[PROVIDED RECORDS]

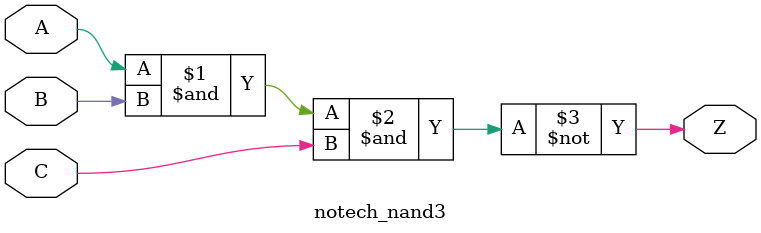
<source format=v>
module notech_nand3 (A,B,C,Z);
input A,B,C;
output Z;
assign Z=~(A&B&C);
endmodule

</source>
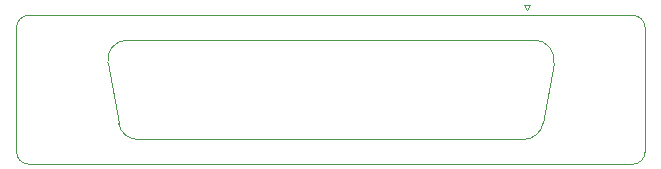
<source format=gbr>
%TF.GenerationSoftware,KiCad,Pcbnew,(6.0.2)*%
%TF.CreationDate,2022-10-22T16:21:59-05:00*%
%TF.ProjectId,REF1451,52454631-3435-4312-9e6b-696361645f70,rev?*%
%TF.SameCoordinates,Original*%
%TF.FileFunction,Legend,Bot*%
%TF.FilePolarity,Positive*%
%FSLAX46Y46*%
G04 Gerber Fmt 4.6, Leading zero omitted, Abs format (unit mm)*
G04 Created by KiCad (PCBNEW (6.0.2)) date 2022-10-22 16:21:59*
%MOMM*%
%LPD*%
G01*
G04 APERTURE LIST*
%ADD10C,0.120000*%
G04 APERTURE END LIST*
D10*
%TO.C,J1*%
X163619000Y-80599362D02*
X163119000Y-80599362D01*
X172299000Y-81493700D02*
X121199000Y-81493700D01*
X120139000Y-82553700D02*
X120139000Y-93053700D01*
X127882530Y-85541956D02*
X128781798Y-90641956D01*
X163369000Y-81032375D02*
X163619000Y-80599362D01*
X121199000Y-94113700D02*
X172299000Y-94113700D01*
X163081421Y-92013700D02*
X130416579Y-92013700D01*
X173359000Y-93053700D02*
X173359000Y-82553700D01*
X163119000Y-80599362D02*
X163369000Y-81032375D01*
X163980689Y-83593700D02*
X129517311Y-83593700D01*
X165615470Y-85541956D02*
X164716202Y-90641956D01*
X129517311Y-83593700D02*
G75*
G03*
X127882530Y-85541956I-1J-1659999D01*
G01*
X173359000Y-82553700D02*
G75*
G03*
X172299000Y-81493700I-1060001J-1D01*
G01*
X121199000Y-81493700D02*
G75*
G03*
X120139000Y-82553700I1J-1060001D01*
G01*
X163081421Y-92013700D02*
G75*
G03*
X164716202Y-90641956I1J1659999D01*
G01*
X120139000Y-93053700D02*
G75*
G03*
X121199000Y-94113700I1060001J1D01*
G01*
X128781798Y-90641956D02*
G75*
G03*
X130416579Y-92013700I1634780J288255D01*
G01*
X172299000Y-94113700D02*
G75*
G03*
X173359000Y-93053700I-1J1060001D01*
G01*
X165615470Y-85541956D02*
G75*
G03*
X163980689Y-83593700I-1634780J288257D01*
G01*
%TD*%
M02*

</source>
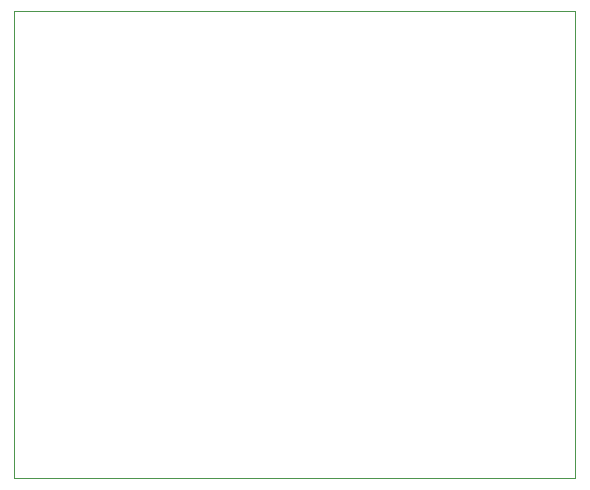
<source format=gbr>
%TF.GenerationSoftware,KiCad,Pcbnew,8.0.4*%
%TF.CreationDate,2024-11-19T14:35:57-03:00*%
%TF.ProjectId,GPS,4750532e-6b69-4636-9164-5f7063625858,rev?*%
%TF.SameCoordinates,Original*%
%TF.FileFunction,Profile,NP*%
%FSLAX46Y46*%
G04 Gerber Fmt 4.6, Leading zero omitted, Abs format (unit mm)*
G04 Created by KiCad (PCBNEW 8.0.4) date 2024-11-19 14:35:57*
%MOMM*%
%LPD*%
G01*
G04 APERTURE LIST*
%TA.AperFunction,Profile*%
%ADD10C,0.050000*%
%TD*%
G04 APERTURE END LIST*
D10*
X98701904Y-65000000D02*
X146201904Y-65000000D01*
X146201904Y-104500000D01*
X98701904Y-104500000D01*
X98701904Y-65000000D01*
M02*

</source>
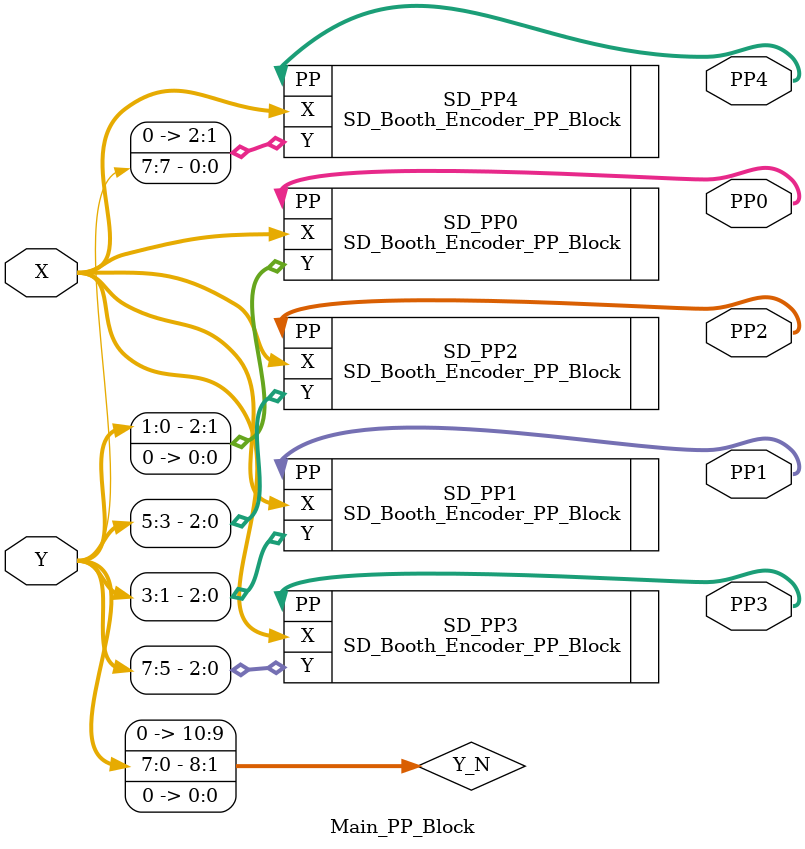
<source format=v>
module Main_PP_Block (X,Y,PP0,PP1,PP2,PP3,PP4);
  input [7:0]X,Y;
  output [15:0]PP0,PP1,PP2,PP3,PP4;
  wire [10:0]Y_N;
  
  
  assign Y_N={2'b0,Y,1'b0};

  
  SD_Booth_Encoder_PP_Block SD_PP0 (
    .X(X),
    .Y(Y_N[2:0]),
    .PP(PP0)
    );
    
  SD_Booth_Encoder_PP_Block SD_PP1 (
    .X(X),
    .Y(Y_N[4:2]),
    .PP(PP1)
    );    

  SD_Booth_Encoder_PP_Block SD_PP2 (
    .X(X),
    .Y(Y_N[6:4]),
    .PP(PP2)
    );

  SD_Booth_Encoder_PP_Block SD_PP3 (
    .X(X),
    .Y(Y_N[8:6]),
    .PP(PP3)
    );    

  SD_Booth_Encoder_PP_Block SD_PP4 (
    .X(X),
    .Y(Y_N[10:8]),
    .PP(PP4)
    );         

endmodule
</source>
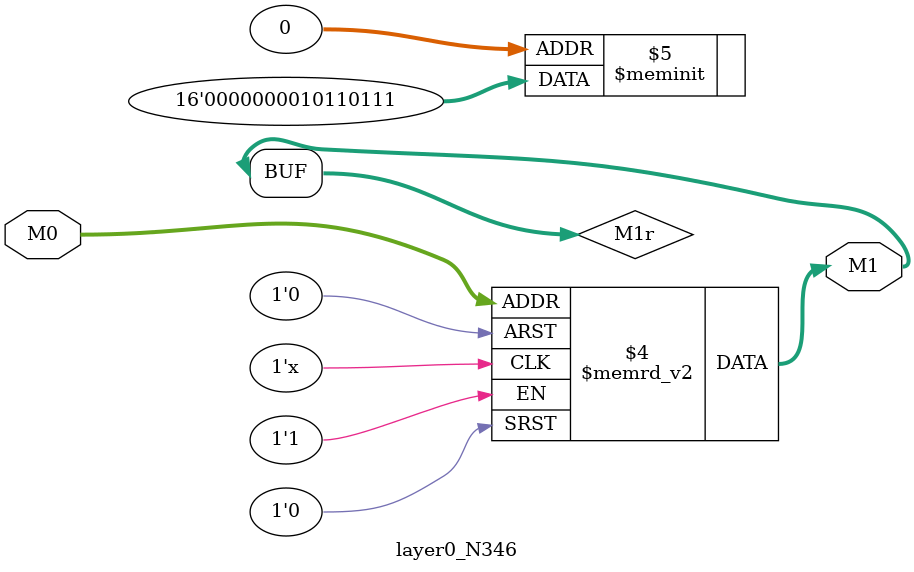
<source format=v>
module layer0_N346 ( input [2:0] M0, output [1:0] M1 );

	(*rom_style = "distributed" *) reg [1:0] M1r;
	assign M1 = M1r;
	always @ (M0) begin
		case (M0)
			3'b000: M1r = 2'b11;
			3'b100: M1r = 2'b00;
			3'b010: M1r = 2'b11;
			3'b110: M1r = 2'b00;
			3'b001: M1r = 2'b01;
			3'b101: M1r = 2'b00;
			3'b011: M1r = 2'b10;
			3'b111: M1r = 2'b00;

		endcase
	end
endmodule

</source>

[TRY IT]
Once the pictures are set aside, retype the rest of the listing exactly.

[ANSWER SPACE]
<source format=v>
module notech_nand3 (A,B,C,Z);
input A,B,C;
output Z;
assign Z=~(A&B&C);
endmodule

</source>
<source format=gbr>
%TF.GenerationSoftware,KiCad,Pcbnew,(6.0.2)*%
%TF.CreationDate,2022-10-22T16:21:59-05:00*%
%TF.ProjectId,REF1451,52454631-3435-4312-9e6b-696361645f70,rev?*%
%TF.SameCoordinates,Original*%
%TF.FileFunction,Legend,Bot*%
%TF.FilePolarity,Positive*%
%FSLAX46Y46*%
G04 Gerber Fmt 4.6, Leading zero omitted, Abs format (unit mm)*
G04 Created by KiCad (PCBNEW (6.0.2)) date 2022-10-22 16:21:59*
%MOMM*%
%LPD*%
G01*
G04 APERTURE LIST*
%ADD10C,0.120000*%
G04 APERTURE END LIST*
D10*
%TO.C,J1*%
X163619000Y-80599362D02*
X163119000Y-80599362D01*
X172299000Y-81493700D02*
X121199000Y-81493700D01*
X120139000Y-82553700D02*
X120139000Y-93053700D01*
X127882530Y-85541956D02*
X128781798Y-90641956D01*
X163369000Y-81032375D02*
X163619000Y-80599362D01*
X121199000Y-94113700D02*
X172299000Y-94113700D01*
X163081421Y-92013700D02*
X130416579Y-92013700D01*
X173359000Y-93053700D02*
X173359000Y-82553700D01*
X163119000Y-80599362D02*
X163369000Y-81032375D01*
X163980689Y-83593700D02*
X129517311Y-83593700D01*
X165615470Y-85541956D02*
X164716202Y-90641956D01*
X129517311Y-83593700D02*
G75*
G03*
X127882530Y-85541956I-1J-1659999D01*
G01*
X173359000Y-82553700D02*
G75*
G03*
X172299000Y-81493700I-1060001J-1D01*
G01*
X121199000Y-81493700D02*
G75*
G03*
X120139000Y-82553700I1J-1060001D01*
G01*
X163081421Y-92013700D02*
G75*
G03*
X164716202Y-90641956I1J1659999D01*
G01*
X120139000Y-93053700D02*
G75*
G03*
X121199000Y-94113700I1060001J1D01*
G01*
X128781798Y-90641956D02*
G75*
G03*
X130416579Y-92013700I1634780J288255D01*
G01*
X172299000Y-94113700D02*
G75*
G03*
X173359000Y-93053700I-1J1060001D01*
G01*
X165615470Y-85541956D02*
G75*
G03*
X163980689Y-83593700I-1634780J288257D01*
G01*
%TD*%
M02*

</source>
<source format=gbr>
%TF.GenerationSoftware,KiCad,Pcbnew,8.0.4*%
%TF.CreationDate,2024-11-19T14:35:57-03:00*%
%TF.ProjectId,GPS,4750532e-6b69-4636-9164-5f7063625858,rev?*%
%TF.SameCoordinates,Original*%
%TF.FileFunction,Profile,NP*%
%FSLAX46Y46*%
G04 Gerber Fmt 4.6, Leading zero omitted, Abs format (unit mm)*
G04 Created by KiCad (PCBNEW 8.0.4) date 2024-11-19 14:35:57*
%MOMM*%
%LPD*%
G01*
G04 APERTURE LIST*
%TA.AperFunction,Profile*%
%ADD10C,0.050000*%
%TD*%
G04 APERTURE END LIST*
D10*
X98701904Y-65000000D02*
X146201904Y-65000000D01*
X146201904Y-104500000D01*
X98701904Y-104500000D01*
X98701904Y-65000000D01*
M02*

</source>
<source format=v>
module Main_PP_Block (X,Y,PP0,PP1,PP2,PP3,PP4);
  input [7:0]X,Y;
  output [15:0]PP0,PP1,PP2,PP3,PP4;
  wire [10:0]Y_N;
  
  
  assign Y_N={2'b0,Y,1'b0};

  
  SD_Booth_Encoder_PP_Block SD_PP0 (
    .X(X),
    .Y(Y_N[2:0]),
    .PP(PP0)
    );
    
  SD_Booth_Encoder_PP_Block SD_PP1 (
    .X(X),
    .Y(Y_N[4:2]),
    .PP(PP1)
    );    

  SD_Booth_Encoder_PP_Block SD_PP2 (
    .X(X),
    .Y(Y_N[6:4]),
    .PP(PP2)
    );

  SD_Booth_Encoder_PP_Block SD_PP3 (
    .X(X),
    .Y(Y_N[8:6]),
    .PP(PP3)
    );    

  SD_Booth_Encoder_PP_Block SD_PP4 (
    .X(X),
    .Y(Y_N[10:8]),
    .PP(PP4)
    );         

endmodule
</source>
<source format=v>
module layer0_N346 ( input [2:0] M0, output [1:0] M1 );

	(*rom_style = "distributed" *) reg [1:0] M1r;
	assign M1 = M1r;
	always @ (M0) begin
		case (M0)
			3'b000: M1r = 2'b11;
			3'b100: M1r = 2'b00;
			3'b010: M1r = 2'b11;
			3'b110: M1r = 2'b00;
			3'b001: M1r = 2'b01;
			3'b101: M1r = 2'b00;
			3'b011: M1r = 2'b10;
			3'b111: M1r = 2'b00;

		endcase
	end
endmodule

</source>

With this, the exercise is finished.